فَأَوۡحَىٰٓ إِلَىٰ عَبۡدِهِۦ مَآ أَوۡحَىٰ
Allah o anda kuluna vahyedeceğini etti.
مَا كَذَبَ ٱلۡفُؤَادُ مَا رَأَىٰٓ
Gözünün gördüğünü gönlü yalanlamadı.
أَفَتُمَٰرُونَهُۥ عَلَىٰ مَا يَرَىٰ
Ey inkarcılar! Onun gördüğü şey hakkında kendisi ile tartışır mısınız?

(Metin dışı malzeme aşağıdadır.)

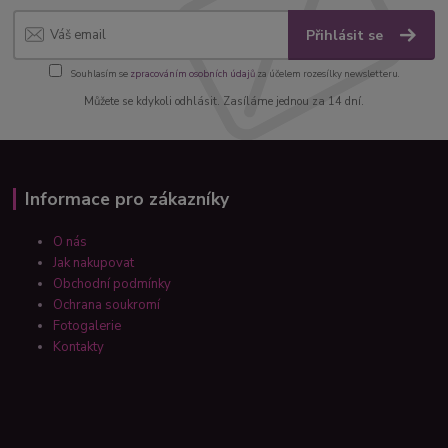
Přihlásit se
Souhlasím se
zpracováním osobních údajů
za účelem rozesílky newsletteru.
Můžete se kdykoli odhlásit. Zasíláme jednou za 14 dní.
Informace pro zákazníky
O nás
Jak nakupovat
Obchodní podmínky
Ochrana soukromí
Fotogalerie
Kontakty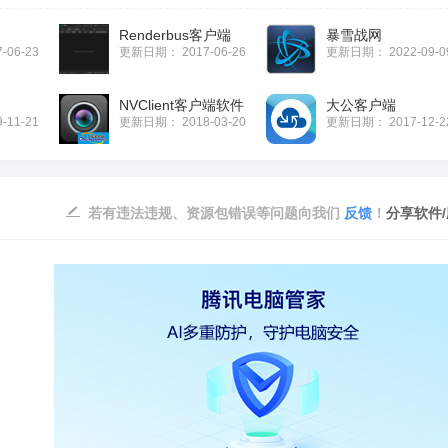
Renderbus客户端
暴雪战网
7-06-23
更新日期：
2017-06-26
更新日期：
2022-09-0
NVClient客户端软件
大公客户端
9-11-21
更新日期：
2018-03-20
更新日期：
2017-12-2
若有违法违规、资源包错误等问题向我们
反馈
！
分享软件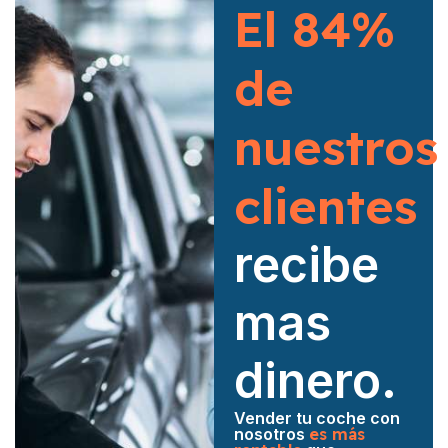
El 84%
de
nuestros
clientes
recibe
mas
dinero.
Vender tu coche con
nosotros
es más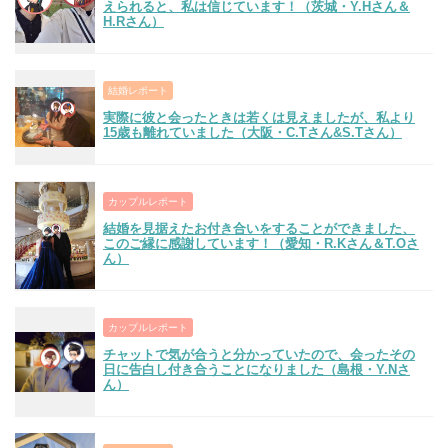
えられると、私は信じています！（茨城・Y.Hさん＆
H.Rさん）
結婚レポート
実際に彼と会ったときは若くは見えましたが、私より
15歳も離れていました（大阪・C.Tさん&S.Tさん）
カップルレポート
結婚を見据えたお付き合いをすることができました、
このご縁に感謝しています！（愛知・R.Kさん＆T.Oさ
ん）
カップルレポート
チャットで気が合うと分かっていたので、会ったその
日に告白し付き合うことになりました（島根・Y.Nさ
ん）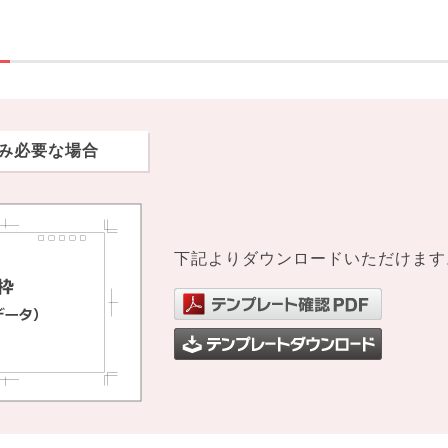
み必要な場合
下記よりダウンロードいただけます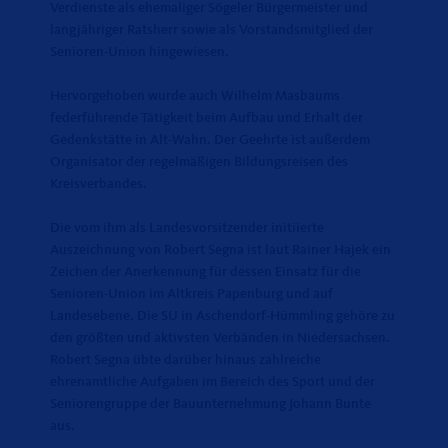
Verdienste als ehemaliger Sögeler Bürgermeister und
langjähriger Ratsherr sowie als Vorstandsmitglied der
Senioren-Union hingewiesen.
Hervorgehoben wurde auch Wilhelm Masbaums
federführende Tätigkeit beim Aufbau und Erhalt der
Gedenkstätte in Alt-Wahn. Der Geehrte ist außerdem
Organisator der regelmäßigen Bildungsreisen des
Kreisverbandes.
Die vom ihm als Landesvorsitzender initiierte
Auszeichnung von Robert Segna ist laut Rainer Hajek ein
Zeichen der Anerkennung für dessen Einsatz für die
Senioren-Union im Altkreis Papenburg und auf
Landesebene. Die SU in Aschendorf-Hümmling gehöre zu
den größten und aktivsten Verbänden in Niedersachsen.
Robert Segna übte darüber hinaus zahlreiche
ehrenamtliche Aufgaben im Bereich des Sport und der
Seniorengruppe der Bauunternehmung Johann Bunte
aus.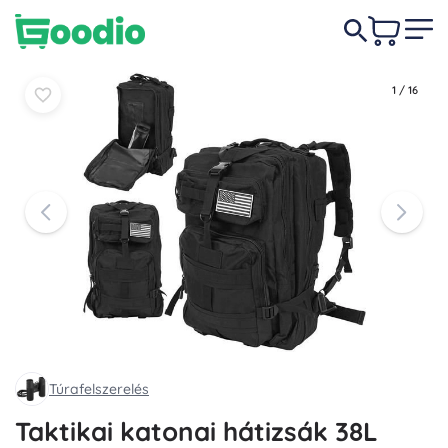
8 290 Ft
-5%
Kosárba
Kosárba
7 890 Ft
1
/
16
Túrafelszerelés
Taktikai katonai hátizsák 38L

وَلَقَدۡ رَءَاهُ نَزۡلَةً أُخۡرَىٰ
And olsun ki o, Cebrail'i sınırın sonunda başka bir inişinde de görmüştür.
عِندَ سِدۡرَةِ ٱلۡمُنتَهَىٰ
And olsun ki o, Cebrail'i sınırın sonunda başka bir inişinde de görmüştür.

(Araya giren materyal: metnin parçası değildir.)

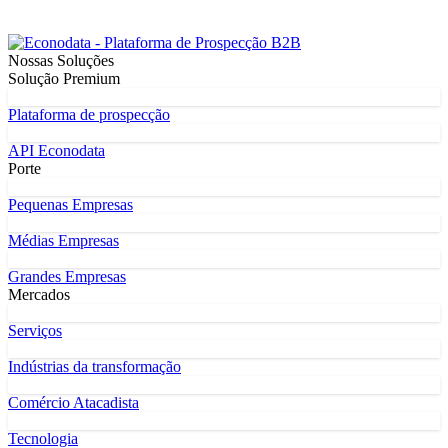
Nossas Soluções
Solução Premium
Plataforma de prospecção
API Econodata
Porte
Pequenas Empresas
Médias Empresas
Grandes Empresas
Mercados
Serviços
Indústrias da transformação
Comércio Atacadista
Tecnologia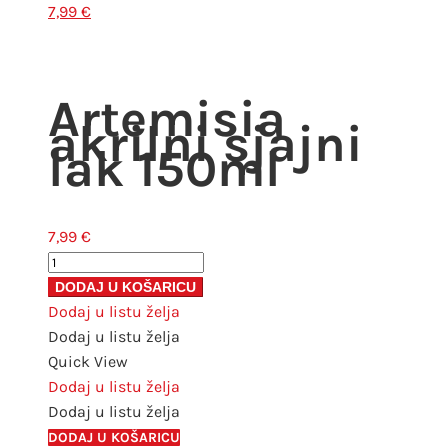
7,99
€
Artemisia
akrilni sjajni
lak 150ml
7,99
€
Artemisia
akrilni
DODAJ U KOŠARICU
sjajni
Dodaj u listu želja
lak
Dodaj u listu želja
150ml
Quick View
količina
Dodaj u listu želja
Dodaj u listu želja
DODAJ U KOŠARICU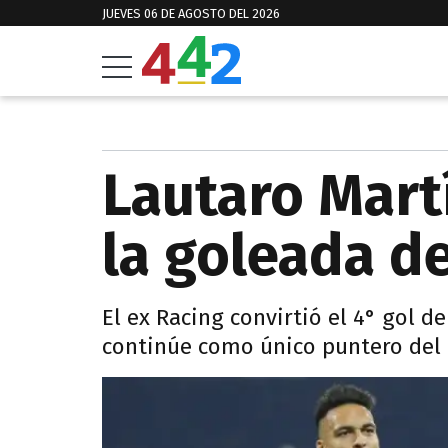
JUEVES 06 DE AGOSTO DEL 2026
Lautaro Mart
la goleada de
El ex Racing convirtió el 4° gol d
continúe como único puntero del 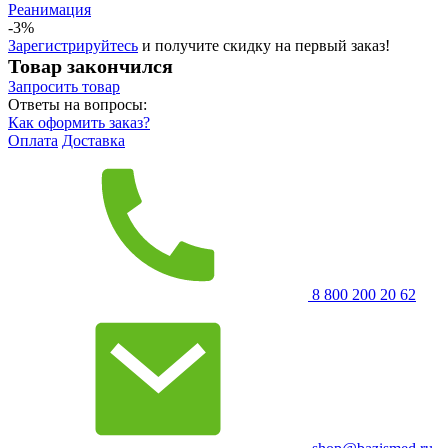
Реанимация
-3%
Зарегистрируйтесь
и получите скидку на первый заказ!
Товар закончился
Запросить
товар
Ответы на вопросы:
Как оформить заказ?
Оплата
Доставка
8 800 200 20 62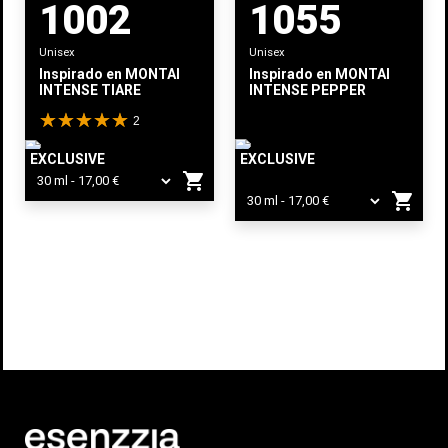
1002
1055
Unisex
Unisex
Inspirado en
MONTALE
Inspirado en
MONTALE
INTENSE TIARE
INTENSE PEPPER
2
EXCLUSIVE
EXCLUSIVE
shopping_cart
shopping_cart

عِندَهَا جَنَّةُ ٱلۡمَأۡوَىٰٓ
Orada Me'va cenneti vardır.
إِذۡ يَغۡشَى ٱلسِّدۡرَةَ مَا يَغۡشَىٰ
Sidre'yi bürüyen bürüyordu.
مَا زَاغَ ٱلۡبَصَرُ وَمَا طَغَىٰ
Gözü oradan ne kaydı ve ne de onu aştı.
لَقَدۡ رَأَىٰ مِنۡ ءَايَٰتِ رَبِّهِ ٱلۡكُبۡرَىٰٓ
And olsun ki Rabbinin varlığının büyük delillerini gördü.
أَفَرَءَيۡتُمُ ٱللَّـٰتَ وَٱلۡعُزَّىٰ
Ey inkarcılar! Şimdi Lat, Uzza ve bundan başka üçüncüleri olan Menat'ın ne olduğunu söyler misiniz?